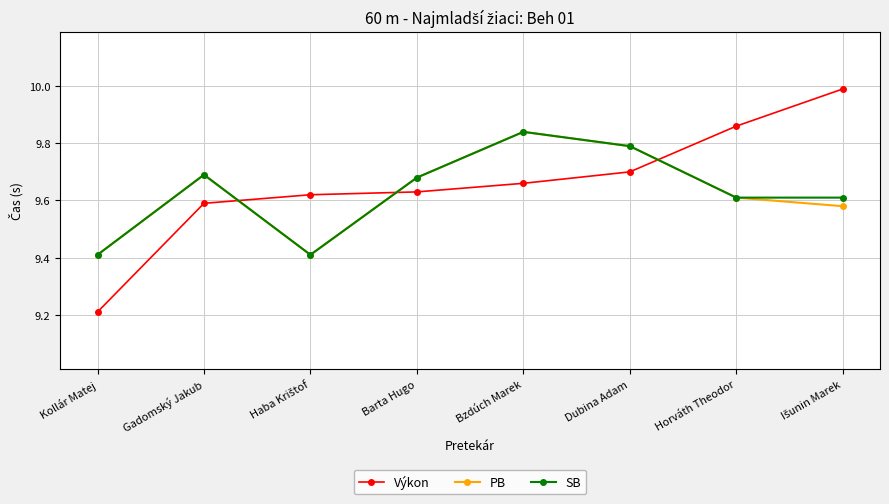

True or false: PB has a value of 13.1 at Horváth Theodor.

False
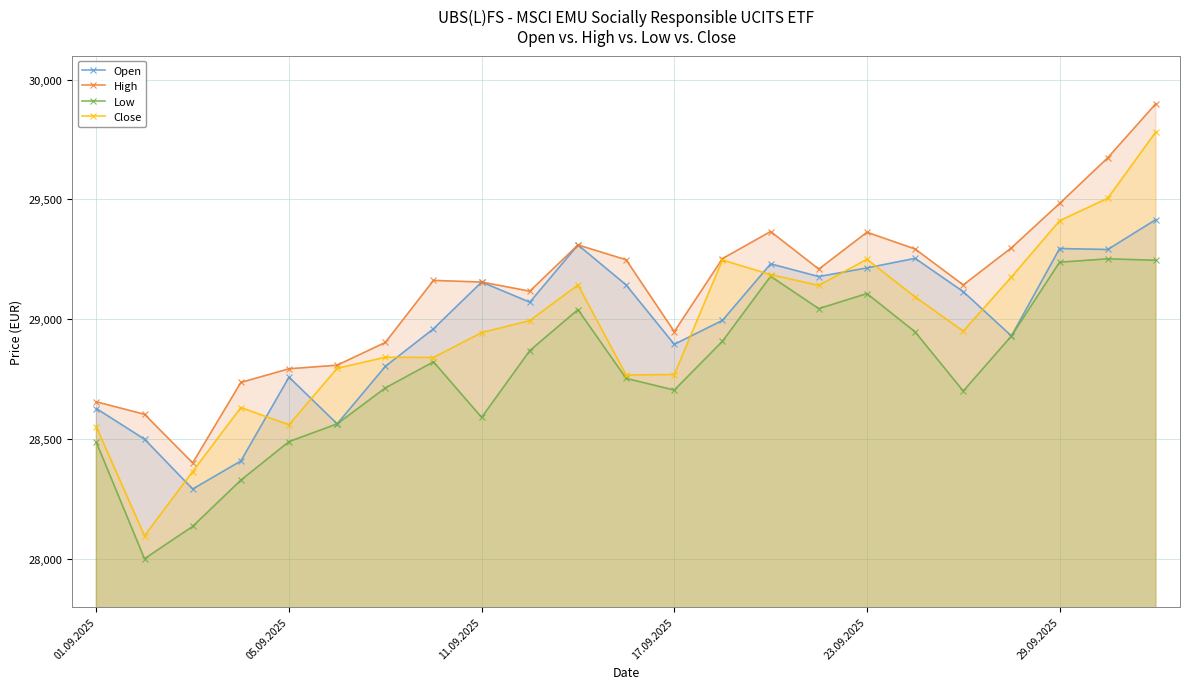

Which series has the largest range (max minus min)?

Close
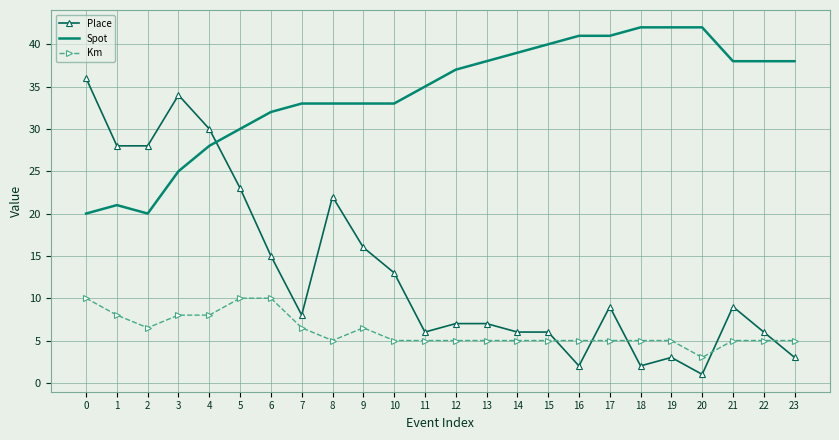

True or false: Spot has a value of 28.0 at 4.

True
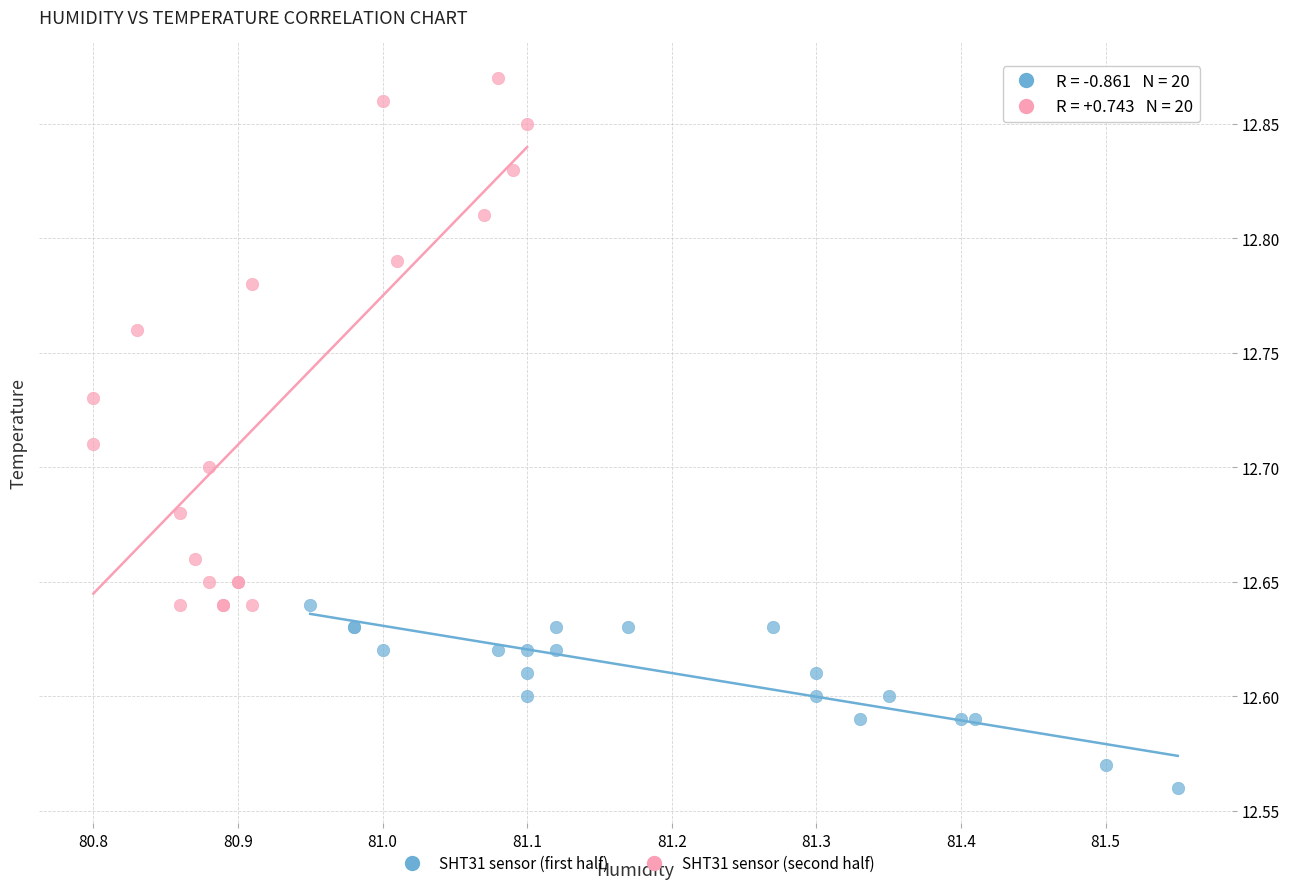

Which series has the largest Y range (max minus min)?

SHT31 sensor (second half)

##############################

Copy out all of the items above word for word, leaving out the pictures.

True or false: PB has a value of 13.1 at Horváth Theodor.

False

Which series has the largest range (max minus min)?

Close

True or false: Spot has a value of 28.0 at 4.

True

Which series has the largest Y range (max minus min)?

SHT31 sensor (second half)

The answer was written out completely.